Rodriguez, who grew up in Union City, credits the CSUEB Department of Communication with training her to work in front of and behind the camera. Taking broadcast news classes helped her master field reporting, producing stories, and editing news tapes. By working at the college’s television station, Rodriguez learned the importance of meeting deadlines and juggling roles such as writing, reporting, and producing stories.

“I received a tremendous amount of experience editing and shooting stories, which television stations require for entry-level jobs,” she says. “I’ve talked to students from other universities who only learned the theory behind working in television; they never received the hands-on experience I did at CSUEB.”

That experience helped set Rodriguez apart from other job candidates, and in her junior year she landed an internship at KTVU. Suddenly, she was working at the television station she grew up watching, meeting her role models, and receiving valuable career advice from KTVU Consumer Editor Tom Vacar and Weekend News Anchor Ken Wayne. 

“It was a dream come true interning at KTVU,” says Rodriguez, who put in two years at the station before graduating summa cum laude with a bachelor’s degree in communication.

Like most new graduates, Rodriguez started her career in a smaller television market, immediately securing a job as an anchor and reporter at CBS affiliate KCBY in Coos Bay, Oregon. There, she worked as a one-person shop doing everything from editing to shooting news footage. After 19 months in Oregon, she moved to ABC-FOX affiliate WGGB-TV in Springfield, Massachusetts, serving as an anchor and reporter. It was there that Rodriguez won an investigative reporting award from the Associated Press in 2008 for an investigative piece into the security systems of Springfield schools, where she went undercover as a high school student.

Missing the Bay Area, however, Rodriguez returned to California to anchor the weekend newscast at CBS station KBAK in Bakersfield.

“I love everything about my job.” Rodriguez says with a smile. 

Her passion for reporting helped her win two Emmy Awards from the National Academy of Television Arts and Science Pacific Southwest Chapter in 2009 and 2010, both for her work as an anchor in the category of Outstanding Weekend Newscast. 

“It was an honor to win my first Emmy Award at the age of 26 and then to win again the following year,” Rodriguez says. 

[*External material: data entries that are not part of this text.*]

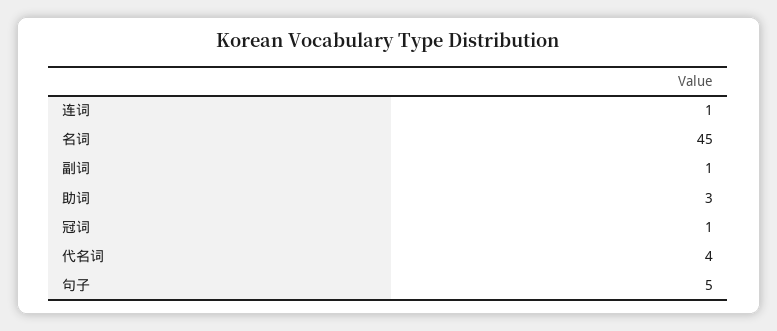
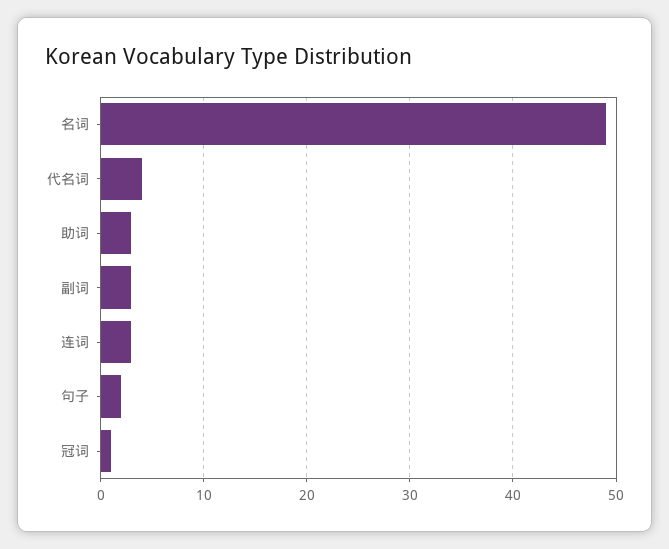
连词: 1 -> 3
名词: 45 -> 49
副词: 1 -> 3
句子: 5 -> 2

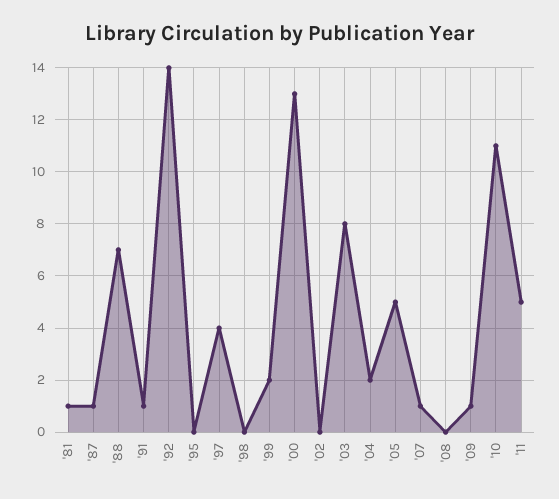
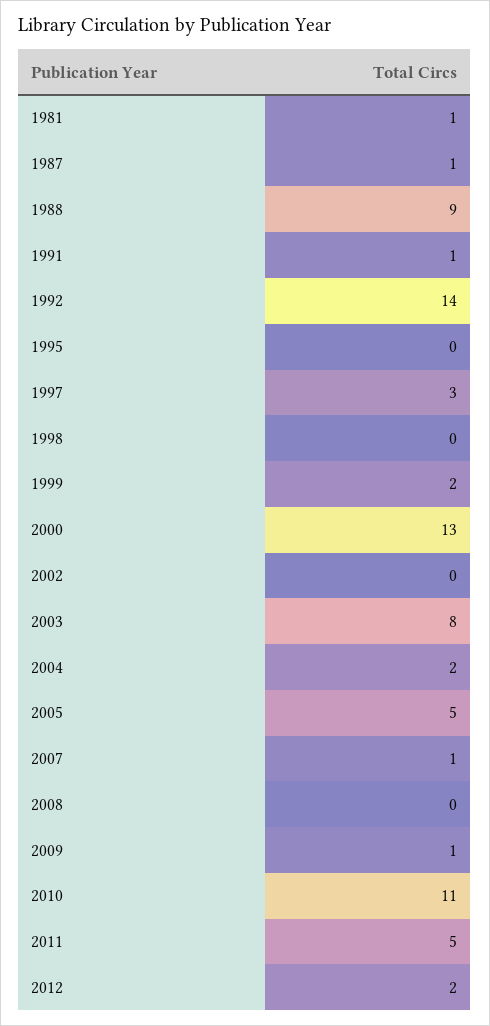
'88: 7 -> 9
'97: 4 -> 3
2012: none -> 2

Moving to Sacramento in the past year, Rodriguez now serves as a reporter and fill-in anchor on the morning news at FOX-affiliate KTXL, a job that has led to a range of assignments including a recent story for which she went undercover as a panhandler, playing her guitar, and asking for money over the course of three hours on the streets of Sacramento.

“It was a humbling experience,” Rodriguez says. “I received $27 in three hours, a sandwich, and an iced coffee from a homeless man. So many people asked why I was on the streets, and I also discovered a real brotherhood among the homeless who look out for one another.”

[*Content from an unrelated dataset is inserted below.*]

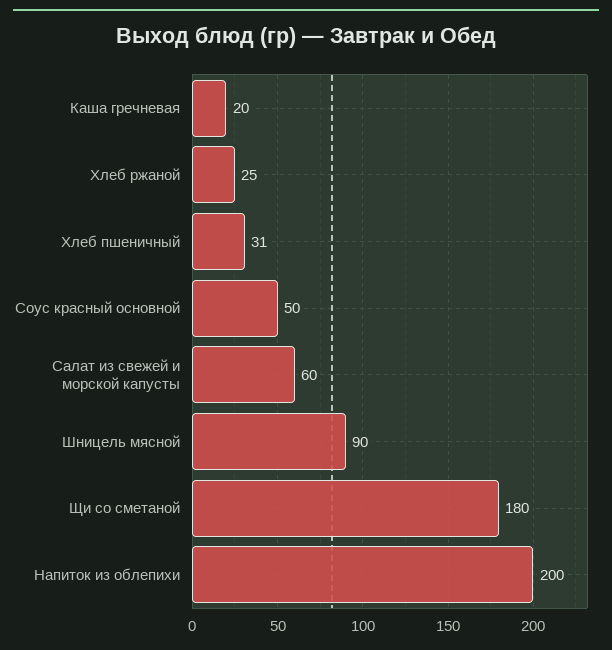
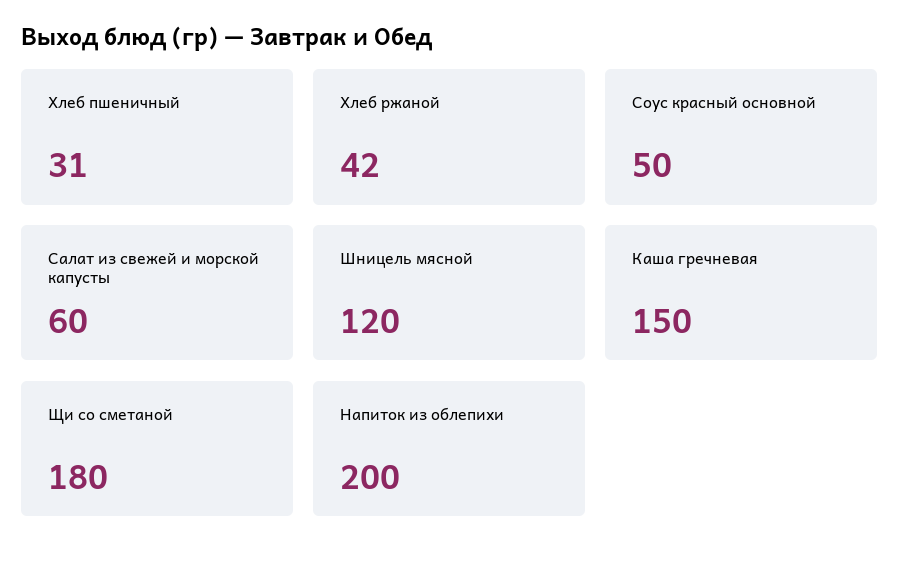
Каша гречневая: 20 -> 150
Хлеб ржаной: 25 -> 42
Шницель мясной: 90 -> 120

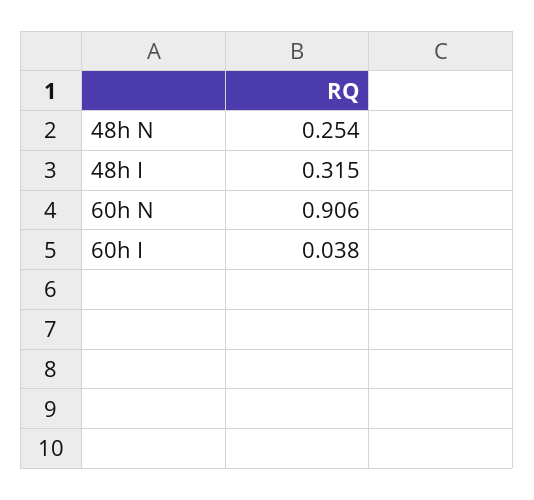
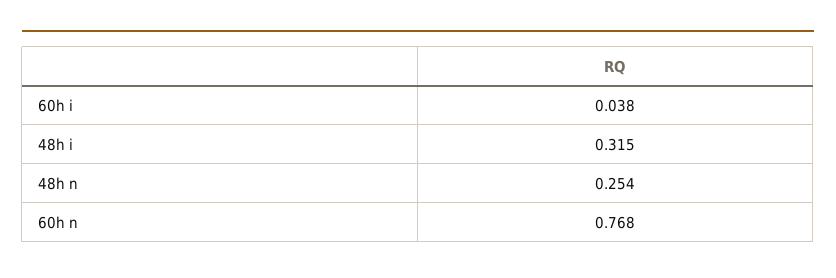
60h N: 0.906 -> 0.768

Rodriguez also has become social media savvy, keeping viewers updated on breaking stories she covers via Twitter and Facebook. 

“Social media offers a way to engage our audience and to also get feedback from our viewers,” Rodriguez says. “When you’re reporting a story on location, you’re talking to the camera, so it’s nice to hear from viewers afterwards about what they liked about the story. Many viewers have also given me ideas for other stories.”

An avid runner, Rodriguez just signed up for her first half marathon, and enjoys reading, gymnastics, and hanging out with her cat, Salem, when she’s not at work. 

Looking to the future, Rodriguez hopes to someday land a job at CNN in New York. While acknowledging that she enjoys producing feature stories, she also likes covering breaking news and investigative stories.

“My ultimate goal is to achieve a position of influence and to break convention,” she says.